11/24/2024 05:35:00 PM

Os candidatos à presidência do Uruguai, Yamandú Orsi, de centro-esquerda, e Álvaro Delgado, de centro-direita, registraram seus votos neste domingo (24) no segundo turno das eleições presidenciais do país. A disputa promete ser uma das mais apertadas da história recente, com os dois candidatos separados por uma margem de votos mínima, segundo as últimas pesquisas de opinião.
Orsi, que lidera o Movimento de Participação Popular (MPP), votou em Canelones, cidade onde foi prefeito entre 2015 e 2024. Ele esteve acompanhado de familiares e apoiadores e fez um apelo aos eleitores indecisos: “Não percam a esperança na política”. Com 43,9% dos votos no primeiro turno, Orsi desponta como o favorito, mas enfrenta um cenário competitivo contra Delgado.
Já Álvaro Delgado, representante do Partido Nacional, votou em Montevidéu e reforçou a importância do comparecimento às urnas. “Hoje os uruguaios decidem os próximos cinco anos”, declarou o candidato, que conquistou 26,8% dos votos no primeiro turno. Delgado conta com o apoio do Partido Colorado, aliança que representa cerca de 42% do eleitorado, segundo os resultados do primeiro turno. Essa coalizão conservadora foi crucial para vencer as eleições de 2019.

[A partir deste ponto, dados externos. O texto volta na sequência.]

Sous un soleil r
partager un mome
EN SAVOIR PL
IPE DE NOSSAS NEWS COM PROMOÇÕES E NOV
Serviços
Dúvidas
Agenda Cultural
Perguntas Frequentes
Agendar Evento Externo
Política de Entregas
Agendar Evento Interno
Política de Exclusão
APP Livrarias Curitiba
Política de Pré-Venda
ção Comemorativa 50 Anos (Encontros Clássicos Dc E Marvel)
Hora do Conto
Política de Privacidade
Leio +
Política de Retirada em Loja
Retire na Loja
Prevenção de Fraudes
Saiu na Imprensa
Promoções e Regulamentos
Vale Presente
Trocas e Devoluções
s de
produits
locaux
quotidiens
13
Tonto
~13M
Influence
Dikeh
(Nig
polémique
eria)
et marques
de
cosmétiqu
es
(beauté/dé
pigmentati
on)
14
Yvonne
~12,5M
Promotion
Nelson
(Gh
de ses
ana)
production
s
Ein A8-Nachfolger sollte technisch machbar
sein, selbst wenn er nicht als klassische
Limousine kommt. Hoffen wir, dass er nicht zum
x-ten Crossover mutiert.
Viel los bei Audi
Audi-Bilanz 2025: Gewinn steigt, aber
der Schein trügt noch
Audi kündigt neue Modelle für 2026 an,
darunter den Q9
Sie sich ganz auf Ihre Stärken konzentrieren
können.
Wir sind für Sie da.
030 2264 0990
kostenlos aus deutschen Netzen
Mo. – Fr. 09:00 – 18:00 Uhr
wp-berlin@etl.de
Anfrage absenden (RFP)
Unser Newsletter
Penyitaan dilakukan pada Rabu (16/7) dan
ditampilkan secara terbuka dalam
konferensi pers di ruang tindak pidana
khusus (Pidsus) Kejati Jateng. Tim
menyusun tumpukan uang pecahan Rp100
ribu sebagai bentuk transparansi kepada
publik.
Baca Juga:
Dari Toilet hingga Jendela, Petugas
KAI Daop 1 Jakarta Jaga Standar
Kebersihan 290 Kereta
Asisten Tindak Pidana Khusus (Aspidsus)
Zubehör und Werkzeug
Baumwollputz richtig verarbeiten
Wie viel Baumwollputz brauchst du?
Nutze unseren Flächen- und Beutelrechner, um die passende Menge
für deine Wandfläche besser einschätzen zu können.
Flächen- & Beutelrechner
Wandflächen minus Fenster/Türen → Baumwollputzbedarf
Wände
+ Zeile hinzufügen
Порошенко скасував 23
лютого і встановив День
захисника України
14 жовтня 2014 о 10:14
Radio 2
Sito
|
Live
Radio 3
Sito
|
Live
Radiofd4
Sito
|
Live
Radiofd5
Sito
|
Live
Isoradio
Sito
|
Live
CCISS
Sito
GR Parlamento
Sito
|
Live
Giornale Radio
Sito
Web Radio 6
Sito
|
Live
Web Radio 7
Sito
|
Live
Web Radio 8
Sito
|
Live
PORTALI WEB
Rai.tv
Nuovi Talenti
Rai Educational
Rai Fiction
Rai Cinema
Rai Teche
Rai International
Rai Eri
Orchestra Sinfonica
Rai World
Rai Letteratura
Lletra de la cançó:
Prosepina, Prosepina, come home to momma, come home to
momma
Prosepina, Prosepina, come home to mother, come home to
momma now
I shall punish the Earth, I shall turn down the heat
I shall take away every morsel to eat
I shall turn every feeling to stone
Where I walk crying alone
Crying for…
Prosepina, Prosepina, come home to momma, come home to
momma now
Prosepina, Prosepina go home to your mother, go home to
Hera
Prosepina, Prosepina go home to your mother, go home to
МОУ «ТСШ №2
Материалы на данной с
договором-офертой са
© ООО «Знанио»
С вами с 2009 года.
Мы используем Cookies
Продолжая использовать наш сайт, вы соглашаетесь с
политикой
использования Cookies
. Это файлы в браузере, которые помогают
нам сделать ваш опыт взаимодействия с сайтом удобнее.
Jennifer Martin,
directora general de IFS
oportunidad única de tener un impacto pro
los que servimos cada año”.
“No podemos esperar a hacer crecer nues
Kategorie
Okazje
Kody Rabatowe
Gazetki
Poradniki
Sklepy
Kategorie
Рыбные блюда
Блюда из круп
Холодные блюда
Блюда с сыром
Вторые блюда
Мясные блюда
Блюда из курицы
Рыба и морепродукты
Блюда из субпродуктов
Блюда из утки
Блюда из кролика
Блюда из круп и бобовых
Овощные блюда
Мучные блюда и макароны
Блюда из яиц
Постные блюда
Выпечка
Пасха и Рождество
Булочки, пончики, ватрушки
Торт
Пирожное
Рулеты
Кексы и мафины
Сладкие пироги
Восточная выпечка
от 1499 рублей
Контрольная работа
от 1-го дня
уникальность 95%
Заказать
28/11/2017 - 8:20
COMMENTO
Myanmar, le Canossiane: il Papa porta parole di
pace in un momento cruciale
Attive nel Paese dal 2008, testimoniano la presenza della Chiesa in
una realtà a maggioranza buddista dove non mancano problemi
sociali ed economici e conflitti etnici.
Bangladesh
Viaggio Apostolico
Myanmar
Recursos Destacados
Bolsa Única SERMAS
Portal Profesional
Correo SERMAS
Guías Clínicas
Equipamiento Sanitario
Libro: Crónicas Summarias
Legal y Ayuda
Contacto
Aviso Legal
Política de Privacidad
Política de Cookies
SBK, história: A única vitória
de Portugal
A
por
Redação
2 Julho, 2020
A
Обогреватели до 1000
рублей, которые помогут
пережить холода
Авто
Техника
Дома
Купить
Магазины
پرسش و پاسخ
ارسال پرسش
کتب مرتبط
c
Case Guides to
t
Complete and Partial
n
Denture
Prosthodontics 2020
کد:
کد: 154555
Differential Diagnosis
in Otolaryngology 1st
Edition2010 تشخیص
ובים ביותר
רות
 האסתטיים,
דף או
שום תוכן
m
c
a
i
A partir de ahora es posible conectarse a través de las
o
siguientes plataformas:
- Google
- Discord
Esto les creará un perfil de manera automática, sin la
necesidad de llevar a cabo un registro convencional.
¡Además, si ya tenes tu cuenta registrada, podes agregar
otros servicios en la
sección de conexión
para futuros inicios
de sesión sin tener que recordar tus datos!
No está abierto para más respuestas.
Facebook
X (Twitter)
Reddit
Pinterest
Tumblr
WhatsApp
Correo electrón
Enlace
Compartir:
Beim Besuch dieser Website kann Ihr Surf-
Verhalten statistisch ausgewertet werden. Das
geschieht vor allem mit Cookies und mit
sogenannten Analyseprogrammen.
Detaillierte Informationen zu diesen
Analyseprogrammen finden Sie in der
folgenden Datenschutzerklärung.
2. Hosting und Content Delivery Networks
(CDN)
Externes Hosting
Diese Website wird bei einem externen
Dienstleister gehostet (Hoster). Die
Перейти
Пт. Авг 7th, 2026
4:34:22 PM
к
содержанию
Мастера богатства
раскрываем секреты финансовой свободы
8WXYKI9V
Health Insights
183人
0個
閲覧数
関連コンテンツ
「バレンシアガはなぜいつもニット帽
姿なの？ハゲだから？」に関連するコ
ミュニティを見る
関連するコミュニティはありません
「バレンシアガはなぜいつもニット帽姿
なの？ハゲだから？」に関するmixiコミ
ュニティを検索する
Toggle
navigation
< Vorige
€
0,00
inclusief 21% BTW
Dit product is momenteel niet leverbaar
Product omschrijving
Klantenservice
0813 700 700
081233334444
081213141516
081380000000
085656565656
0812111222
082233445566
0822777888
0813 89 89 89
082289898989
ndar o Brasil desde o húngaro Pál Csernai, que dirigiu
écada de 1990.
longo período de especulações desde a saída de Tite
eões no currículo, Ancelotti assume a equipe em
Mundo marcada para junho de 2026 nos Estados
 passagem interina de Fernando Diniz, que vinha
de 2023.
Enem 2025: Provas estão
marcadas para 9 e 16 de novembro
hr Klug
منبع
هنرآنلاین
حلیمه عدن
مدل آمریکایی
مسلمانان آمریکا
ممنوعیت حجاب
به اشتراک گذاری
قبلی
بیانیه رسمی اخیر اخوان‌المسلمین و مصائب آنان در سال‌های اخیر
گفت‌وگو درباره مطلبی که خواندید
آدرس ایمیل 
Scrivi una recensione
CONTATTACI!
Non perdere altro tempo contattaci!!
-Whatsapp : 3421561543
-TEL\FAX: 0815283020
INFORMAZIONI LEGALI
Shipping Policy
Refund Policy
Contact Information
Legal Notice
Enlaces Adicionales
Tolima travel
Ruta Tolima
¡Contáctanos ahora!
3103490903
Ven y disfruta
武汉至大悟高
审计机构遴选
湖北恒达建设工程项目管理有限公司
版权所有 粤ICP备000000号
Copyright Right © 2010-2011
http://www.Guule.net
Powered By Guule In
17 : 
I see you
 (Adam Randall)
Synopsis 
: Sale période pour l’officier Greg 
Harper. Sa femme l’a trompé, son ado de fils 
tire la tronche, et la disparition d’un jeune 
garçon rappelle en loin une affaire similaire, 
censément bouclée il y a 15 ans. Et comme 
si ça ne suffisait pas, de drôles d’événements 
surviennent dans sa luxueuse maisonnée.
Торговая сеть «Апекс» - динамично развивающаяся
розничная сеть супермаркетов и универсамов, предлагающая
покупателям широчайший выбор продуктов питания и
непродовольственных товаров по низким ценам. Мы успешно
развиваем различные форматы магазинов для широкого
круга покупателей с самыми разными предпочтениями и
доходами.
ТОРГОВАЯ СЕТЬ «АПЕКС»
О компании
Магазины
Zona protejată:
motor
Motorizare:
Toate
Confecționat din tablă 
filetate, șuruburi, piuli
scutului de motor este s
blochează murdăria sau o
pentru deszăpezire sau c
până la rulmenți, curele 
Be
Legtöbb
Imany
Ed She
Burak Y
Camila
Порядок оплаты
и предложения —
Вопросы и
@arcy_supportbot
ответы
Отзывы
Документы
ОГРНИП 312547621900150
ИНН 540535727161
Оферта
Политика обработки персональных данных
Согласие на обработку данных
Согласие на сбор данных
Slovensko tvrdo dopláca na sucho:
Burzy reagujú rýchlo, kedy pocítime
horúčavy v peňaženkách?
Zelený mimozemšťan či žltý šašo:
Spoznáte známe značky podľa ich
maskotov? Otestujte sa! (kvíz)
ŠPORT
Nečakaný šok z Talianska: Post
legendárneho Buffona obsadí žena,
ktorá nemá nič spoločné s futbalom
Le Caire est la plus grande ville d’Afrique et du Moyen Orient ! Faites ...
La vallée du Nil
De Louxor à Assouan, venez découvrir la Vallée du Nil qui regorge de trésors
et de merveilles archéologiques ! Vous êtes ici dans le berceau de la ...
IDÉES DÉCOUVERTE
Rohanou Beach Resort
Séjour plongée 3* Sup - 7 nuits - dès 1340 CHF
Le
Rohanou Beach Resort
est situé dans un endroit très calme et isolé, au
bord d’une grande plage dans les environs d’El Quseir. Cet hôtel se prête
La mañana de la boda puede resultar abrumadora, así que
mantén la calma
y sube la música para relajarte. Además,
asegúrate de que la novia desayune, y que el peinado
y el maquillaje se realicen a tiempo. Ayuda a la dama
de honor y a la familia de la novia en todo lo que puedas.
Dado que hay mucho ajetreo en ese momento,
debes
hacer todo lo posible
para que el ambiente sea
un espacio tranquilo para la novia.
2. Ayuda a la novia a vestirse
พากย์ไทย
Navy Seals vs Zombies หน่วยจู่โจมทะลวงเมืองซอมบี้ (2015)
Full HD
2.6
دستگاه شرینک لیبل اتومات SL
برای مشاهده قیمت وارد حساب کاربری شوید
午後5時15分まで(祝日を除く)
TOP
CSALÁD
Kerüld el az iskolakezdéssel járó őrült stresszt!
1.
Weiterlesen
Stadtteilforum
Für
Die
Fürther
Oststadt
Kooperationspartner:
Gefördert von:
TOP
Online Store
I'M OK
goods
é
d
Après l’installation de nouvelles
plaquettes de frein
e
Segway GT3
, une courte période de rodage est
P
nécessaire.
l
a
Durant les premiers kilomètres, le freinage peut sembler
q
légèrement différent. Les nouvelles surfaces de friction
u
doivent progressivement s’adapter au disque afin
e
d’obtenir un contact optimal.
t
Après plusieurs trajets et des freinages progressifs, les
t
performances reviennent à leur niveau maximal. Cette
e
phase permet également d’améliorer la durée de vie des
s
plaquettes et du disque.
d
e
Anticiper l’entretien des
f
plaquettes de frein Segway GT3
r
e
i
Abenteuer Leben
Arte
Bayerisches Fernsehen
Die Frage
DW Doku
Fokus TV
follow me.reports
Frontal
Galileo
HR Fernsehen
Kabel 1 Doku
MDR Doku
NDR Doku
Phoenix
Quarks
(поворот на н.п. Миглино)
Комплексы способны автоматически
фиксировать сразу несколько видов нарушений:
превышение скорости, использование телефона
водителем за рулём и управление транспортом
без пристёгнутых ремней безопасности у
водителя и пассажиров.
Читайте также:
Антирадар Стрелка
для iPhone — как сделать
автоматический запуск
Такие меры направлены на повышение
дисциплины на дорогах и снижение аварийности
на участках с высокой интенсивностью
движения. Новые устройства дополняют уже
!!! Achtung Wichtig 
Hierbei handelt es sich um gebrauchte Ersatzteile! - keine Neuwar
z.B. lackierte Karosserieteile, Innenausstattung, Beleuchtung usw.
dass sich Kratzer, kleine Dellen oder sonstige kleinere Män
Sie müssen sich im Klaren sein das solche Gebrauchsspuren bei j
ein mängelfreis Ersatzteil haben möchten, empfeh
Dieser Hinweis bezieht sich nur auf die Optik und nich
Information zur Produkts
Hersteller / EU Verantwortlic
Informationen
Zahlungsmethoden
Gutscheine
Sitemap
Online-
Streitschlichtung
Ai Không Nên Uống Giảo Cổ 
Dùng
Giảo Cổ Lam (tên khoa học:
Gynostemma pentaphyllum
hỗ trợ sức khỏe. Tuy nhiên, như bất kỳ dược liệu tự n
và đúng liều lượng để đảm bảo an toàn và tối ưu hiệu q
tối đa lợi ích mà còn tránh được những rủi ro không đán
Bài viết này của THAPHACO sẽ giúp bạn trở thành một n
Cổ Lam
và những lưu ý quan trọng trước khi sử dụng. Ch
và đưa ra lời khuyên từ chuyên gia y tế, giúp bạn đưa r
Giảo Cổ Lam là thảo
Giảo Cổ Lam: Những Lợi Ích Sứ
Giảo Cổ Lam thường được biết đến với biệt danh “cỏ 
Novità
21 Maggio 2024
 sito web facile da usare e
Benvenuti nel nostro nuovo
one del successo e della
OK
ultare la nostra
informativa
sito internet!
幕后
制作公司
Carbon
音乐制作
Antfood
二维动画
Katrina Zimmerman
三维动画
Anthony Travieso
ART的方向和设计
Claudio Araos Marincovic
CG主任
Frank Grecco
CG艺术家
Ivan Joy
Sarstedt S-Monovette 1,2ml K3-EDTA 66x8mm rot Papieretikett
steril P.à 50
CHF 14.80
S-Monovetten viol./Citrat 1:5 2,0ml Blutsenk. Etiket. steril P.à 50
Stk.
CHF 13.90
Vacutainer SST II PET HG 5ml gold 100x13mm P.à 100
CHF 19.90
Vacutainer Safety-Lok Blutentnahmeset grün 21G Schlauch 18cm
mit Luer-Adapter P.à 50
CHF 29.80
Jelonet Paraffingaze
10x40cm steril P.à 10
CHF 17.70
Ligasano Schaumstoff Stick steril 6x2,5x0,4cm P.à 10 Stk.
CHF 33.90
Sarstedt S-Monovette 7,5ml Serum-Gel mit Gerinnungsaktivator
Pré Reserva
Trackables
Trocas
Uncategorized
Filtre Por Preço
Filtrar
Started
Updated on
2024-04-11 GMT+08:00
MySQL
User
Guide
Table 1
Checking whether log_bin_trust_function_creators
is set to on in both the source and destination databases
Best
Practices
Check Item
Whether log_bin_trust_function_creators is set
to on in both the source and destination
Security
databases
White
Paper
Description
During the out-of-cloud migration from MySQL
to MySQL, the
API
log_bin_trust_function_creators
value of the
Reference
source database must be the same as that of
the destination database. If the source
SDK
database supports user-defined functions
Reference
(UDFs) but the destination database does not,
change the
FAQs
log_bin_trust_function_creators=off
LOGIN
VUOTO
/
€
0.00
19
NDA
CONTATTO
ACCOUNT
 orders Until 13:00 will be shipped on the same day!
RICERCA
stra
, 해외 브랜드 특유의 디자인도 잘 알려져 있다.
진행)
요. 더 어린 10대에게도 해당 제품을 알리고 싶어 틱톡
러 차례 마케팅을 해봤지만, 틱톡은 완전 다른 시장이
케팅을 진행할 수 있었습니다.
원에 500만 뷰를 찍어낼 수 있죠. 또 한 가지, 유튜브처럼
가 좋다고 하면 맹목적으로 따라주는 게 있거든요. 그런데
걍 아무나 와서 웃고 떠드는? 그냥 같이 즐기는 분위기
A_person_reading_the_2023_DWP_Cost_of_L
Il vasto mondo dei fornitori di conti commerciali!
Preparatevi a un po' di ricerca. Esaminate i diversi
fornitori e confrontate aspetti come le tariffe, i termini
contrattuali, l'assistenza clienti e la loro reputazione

Principais desafios e contexto político
Os eleitores uruguaios enfrentam um cenário político marcado por desafios econômicos e sociais. Apesar de a inflação estar em queda e os índices de emprego e salários apresentarem crescimento, questões como o alto custo de vida, a desigualdade e o aumento da violência continuam no centro do debate eleitoral.O atual presidente, Luis Lacalle Pou, mantém alta popularidade, mas não pode concorrer à reeleição devido à Constituição uruguaia. Seu governo é conhecido por adotar uma postura mais independente dentro do Mercosul, defendendo acordos comerciais bilaterais, incluindo negociações com a China. Essas decisões geraram tensões com outros membros do bloco regional, mas também são vistas como tentativas de ampliar as exportações uruguaias de produtos como carne bovina e soja.
Clima eleitoral sem polarização extrema
Ao contrário do que se observa em muitos países, o Uruguai tem mantido um clima eleitoral menos polarizado, mesmo em um ano de intensas disputas políticas na América Latina. Com uma população conhecida por seu alto índice de participação política, os indecisos poderão ser o fator determinante nesta eleição.O resultado das urnas será decisivo para determinar os rumos do país nos próximos anos, em meio a expectativas de continuidade ou mudança de políticas públicas que impactam diretamente a vida dos uruguaios.